**Provided data**.
****************
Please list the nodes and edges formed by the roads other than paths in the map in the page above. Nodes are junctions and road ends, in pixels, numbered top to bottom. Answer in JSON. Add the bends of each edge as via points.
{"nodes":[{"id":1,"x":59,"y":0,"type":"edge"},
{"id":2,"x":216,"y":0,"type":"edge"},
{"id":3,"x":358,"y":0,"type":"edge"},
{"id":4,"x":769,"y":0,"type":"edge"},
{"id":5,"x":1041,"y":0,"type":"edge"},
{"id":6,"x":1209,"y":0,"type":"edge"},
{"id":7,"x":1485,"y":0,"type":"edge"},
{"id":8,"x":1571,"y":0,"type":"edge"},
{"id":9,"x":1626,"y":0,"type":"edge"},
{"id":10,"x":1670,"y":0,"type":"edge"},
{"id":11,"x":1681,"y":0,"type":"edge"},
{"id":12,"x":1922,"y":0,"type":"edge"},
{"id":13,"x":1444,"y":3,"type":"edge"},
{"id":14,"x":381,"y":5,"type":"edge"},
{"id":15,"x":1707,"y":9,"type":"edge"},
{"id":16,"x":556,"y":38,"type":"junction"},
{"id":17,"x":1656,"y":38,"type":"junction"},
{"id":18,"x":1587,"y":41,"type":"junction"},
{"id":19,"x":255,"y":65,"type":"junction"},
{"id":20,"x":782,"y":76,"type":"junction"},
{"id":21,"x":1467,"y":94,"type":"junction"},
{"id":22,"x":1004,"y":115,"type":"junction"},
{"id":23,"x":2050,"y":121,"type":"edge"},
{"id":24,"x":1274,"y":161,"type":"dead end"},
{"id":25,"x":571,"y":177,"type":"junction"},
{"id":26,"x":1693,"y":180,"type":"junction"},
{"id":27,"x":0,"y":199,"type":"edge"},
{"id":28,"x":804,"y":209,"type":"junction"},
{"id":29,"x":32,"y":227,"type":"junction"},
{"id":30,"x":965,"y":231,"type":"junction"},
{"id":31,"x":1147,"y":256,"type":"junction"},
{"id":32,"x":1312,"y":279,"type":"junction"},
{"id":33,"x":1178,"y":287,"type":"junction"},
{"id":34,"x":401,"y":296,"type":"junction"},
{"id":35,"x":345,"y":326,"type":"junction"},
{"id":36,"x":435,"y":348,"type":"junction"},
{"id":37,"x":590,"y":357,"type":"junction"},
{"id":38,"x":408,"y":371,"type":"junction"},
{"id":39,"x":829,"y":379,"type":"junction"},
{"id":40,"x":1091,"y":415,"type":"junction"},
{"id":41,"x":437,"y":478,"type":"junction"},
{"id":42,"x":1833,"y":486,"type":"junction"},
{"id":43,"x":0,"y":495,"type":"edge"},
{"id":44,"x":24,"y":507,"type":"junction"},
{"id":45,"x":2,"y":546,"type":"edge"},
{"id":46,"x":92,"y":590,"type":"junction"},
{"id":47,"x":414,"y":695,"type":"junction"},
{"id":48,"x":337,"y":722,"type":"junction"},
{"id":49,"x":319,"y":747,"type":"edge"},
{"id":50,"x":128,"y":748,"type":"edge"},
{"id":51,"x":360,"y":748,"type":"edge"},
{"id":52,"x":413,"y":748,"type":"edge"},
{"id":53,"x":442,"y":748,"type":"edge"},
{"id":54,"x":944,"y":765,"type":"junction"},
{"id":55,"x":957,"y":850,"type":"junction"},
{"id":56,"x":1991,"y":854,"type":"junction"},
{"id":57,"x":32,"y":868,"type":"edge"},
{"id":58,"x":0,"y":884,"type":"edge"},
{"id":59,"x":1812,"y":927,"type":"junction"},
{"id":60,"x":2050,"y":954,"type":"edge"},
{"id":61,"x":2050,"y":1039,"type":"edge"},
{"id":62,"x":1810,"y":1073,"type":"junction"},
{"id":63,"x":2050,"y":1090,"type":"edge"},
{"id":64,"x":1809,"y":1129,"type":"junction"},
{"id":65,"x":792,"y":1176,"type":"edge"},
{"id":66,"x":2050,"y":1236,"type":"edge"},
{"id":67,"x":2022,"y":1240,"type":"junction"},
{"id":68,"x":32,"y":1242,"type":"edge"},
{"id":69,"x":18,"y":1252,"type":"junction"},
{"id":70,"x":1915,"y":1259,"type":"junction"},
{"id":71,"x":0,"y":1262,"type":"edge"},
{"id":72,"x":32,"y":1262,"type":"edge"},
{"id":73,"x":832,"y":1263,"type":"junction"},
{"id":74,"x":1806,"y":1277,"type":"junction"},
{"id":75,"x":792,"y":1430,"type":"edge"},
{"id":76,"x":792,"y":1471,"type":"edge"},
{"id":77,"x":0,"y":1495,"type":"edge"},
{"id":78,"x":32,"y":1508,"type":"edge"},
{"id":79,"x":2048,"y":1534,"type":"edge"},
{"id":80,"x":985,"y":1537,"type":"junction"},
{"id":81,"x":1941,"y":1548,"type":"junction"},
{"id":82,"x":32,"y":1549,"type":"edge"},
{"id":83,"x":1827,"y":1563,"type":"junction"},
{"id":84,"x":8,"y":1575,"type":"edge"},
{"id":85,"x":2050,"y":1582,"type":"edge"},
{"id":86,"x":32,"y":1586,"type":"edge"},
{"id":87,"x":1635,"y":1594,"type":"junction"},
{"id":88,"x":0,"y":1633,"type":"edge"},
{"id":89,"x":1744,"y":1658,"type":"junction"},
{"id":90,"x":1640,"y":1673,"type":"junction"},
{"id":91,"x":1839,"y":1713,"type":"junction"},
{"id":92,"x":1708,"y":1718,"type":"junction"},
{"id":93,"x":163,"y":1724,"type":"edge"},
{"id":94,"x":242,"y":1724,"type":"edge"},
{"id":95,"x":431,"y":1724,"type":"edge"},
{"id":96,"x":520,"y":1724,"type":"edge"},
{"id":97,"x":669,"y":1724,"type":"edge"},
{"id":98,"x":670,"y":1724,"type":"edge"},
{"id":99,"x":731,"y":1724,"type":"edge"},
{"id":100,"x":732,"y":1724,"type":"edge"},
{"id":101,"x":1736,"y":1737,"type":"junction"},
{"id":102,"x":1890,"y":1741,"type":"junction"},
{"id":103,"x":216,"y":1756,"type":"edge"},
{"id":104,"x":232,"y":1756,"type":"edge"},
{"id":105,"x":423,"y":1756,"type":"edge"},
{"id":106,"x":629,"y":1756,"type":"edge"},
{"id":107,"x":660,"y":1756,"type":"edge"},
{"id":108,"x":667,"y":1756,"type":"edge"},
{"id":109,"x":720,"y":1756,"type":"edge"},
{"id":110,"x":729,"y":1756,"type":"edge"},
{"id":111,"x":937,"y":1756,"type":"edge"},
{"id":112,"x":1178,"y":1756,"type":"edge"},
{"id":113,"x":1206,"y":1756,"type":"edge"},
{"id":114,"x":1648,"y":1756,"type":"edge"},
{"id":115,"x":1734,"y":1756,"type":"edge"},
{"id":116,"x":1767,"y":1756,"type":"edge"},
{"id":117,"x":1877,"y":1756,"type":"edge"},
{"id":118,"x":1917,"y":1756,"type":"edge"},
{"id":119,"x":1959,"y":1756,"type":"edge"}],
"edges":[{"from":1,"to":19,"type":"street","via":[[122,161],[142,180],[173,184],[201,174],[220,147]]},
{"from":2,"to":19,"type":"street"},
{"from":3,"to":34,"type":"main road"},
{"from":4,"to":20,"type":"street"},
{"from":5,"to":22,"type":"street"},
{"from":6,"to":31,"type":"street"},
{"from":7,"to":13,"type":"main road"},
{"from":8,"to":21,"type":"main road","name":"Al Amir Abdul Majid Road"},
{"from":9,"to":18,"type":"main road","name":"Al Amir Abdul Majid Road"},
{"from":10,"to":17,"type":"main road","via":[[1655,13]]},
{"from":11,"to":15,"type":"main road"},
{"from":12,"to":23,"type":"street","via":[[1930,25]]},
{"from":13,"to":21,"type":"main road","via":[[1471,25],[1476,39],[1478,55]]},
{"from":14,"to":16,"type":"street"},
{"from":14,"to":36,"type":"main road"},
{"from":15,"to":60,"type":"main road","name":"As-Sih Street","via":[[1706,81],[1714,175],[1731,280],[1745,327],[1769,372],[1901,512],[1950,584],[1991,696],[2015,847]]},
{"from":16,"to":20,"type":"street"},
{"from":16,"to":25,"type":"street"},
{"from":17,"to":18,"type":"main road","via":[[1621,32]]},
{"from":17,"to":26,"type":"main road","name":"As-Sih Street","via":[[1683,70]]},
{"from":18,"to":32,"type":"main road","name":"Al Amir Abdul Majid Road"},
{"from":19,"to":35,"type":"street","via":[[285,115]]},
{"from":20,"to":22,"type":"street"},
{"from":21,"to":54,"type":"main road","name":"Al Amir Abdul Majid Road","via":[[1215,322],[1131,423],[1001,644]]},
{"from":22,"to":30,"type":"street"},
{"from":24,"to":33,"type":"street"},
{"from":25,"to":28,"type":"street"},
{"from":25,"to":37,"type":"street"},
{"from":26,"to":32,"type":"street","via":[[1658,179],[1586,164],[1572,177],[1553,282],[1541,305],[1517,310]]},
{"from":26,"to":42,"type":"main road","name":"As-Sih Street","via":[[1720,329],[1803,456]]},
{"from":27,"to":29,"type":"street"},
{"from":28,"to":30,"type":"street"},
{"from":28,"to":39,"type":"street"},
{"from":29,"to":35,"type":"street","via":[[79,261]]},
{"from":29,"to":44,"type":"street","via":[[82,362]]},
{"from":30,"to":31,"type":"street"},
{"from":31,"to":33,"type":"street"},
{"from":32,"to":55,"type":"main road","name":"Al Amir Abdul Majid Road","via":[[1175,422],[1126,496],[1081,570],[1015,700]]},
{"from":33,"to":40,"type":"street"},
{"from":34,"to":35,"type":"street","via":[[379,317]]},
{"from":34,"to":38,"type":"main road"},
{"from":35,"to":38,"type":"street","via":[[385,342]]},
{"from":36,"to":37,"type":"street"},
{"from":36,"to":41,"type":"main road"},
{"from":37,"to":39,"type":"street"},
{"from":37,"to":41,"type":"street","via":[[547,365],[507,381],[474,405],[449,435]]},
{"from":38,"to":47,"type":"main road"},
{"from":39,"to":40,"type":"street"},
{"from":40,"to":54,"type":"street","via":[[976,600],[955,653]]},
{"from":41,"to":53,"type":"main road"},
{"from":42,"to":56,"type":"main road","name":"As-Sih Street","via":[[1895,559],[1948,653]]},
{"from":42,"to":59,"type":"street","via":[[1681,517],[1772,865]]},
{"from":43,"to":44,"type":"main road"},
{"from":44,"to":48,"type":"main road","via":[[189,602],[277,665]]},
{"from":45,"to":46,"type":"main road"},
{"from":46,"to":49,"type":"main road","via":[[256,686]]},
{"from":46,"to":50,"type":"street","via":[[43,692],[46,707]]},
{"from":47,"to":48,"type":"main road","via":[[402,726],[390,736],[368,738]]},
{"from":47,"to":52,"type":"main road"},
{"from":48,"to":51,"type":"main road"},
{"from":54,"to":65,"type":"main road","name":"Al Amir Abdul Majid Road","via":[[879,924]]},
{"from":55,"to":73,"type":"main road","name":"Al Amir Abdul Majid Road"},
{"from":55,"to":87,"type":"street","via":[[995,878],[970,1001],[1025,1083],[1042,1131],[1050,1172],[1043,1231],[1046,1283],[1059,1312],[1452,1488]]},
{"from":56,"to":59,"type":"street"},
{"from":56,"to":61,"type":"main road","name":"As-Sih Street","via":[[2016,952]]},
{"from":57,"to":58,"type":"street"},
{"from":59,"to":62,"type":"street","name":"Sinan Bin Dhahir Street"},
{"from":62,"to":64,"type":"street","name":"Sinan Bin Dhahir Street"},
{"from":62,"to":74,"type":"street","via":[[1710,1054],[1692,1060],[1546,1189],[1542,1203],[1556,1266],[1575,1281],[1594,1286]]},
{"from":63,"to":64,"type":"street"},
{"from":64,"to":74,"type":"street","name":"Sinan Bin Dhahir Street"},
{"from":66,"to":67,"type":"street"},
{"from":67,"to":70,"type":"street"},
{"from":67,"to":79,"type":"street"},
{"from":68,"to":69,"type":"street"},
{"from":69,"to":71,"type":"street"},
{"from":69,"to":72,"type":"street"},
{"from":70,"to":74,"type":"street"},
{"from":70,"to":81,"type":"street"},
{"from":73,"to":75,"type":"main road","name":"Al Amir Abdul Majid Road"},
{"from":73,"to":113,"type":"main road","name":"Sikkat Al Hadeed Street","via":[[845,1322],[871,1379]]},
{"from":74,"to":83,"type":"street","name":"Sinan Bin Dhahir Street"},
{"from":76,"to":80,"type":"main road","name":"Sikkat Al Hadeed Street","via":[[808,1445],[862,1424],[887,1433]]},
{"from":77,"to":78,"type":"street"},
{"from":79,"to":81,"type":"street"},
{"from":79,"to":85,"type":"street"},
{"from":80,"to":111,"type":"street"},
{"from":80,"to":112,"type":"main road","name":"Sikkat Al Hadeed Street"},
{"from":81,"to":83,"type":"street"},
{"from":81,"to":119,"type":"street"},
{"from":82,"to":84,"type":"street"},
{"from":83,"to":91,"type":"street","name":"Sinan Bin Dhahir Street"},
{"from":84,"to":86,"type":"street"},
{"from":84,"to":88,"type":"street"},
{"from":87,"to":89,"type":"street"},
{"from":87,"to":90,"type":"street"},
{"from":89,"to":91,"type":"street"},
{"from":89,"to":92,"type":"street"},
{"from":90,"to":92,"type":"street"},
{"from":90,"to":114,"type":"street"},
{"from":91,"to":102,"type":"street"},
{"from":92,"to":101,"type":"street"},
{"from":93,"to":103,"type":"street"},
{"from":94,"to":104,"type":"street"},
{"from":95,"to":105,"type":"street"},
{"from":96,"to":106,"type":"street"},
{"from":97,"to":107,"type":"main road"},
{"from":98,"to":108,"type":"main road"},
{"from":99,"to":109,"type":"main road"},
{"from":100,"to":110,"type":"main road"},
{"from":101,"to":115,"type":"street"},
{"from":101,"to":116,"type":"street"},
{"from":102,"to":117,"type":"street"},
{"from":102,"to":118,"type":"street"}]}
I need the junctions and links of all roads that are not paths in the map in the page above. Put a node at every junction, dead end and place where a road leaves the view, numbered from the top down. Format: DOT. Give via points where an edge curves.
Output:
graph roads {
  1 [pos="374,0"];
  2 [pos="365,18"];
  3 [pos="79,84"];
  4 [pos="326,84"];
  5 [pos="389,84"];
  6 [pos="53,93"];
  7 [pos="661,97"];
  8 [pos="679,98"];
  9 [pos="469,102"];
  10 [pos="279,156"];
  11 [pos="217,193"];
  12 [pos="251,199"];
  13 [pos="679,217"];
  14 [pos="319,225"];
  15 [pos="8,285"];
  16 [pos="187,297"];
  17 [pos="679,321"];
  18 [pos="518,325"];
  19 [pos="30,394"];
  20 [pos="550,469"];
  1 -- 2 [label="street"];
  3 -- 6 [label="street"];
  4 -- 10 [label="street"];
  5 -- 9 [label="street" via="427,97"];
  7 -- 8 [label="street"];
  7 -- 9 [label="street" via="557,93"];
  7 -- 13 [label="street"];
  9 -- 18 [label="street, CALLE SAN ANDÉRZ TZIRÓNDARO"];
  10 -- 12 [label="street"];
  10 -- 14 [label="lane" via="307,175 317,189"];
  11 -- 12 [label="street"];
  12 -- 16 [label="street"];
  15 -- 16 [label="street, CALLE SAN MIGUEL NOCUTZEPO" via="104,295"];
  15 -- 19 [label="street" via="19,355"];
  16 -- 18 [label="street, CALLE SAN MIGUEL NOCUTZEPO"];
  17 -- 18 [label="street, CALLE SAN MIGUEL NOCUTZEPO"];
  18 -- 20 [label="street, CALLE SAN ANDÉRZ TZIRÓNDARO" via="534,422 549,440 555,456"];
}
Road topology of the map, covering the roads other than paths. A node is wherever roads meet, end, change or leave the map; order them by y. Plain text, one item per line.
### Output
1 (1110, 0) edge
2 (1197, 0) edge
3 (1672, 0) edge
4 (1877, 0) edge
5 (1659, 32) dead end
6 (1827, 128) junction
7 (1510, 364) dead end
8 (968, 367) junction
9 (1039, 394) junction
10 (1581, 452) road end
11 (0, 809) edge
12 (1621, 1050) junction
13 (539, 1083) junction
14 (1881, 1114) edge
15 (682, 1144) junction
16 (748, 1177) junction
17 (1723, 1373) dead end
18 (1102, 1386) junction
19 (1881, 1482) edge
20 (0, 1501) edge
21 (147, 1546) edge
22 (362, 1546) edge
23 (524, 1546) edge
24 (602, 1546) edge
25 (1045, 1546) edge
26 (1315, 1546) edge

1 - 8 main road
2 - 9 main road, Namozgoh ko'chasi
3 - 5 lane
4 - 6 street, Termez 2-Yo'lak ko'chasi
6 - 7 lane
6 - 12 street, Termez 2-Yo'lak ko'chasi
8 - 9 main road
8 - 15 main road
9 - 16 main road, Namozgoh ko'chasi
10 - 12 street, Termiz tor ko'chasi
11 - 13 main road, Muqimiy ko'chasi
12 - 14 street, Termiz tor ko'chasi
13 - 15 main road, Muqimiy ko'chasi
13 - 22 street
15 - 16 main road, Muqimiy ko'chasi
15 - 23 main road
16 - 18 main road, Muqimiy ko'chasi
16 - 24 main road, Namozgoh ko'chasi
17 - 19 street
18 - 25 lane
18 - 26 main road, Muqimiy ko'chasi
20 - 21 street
****************
Find the string "NOCUTZEPO" in the entries above and return each line that holds it.

  15 -- 16 [label="street, CALLE SAN MIGUEL NOCUTZEPO" via="104,295"];
  16 -- 18 [label="street, CALLE SAN MIGUEL NOCUTZEPO"];
  17 -- 18 [label="street, CALLE SAN MIGUEL NOCUTZEPO"];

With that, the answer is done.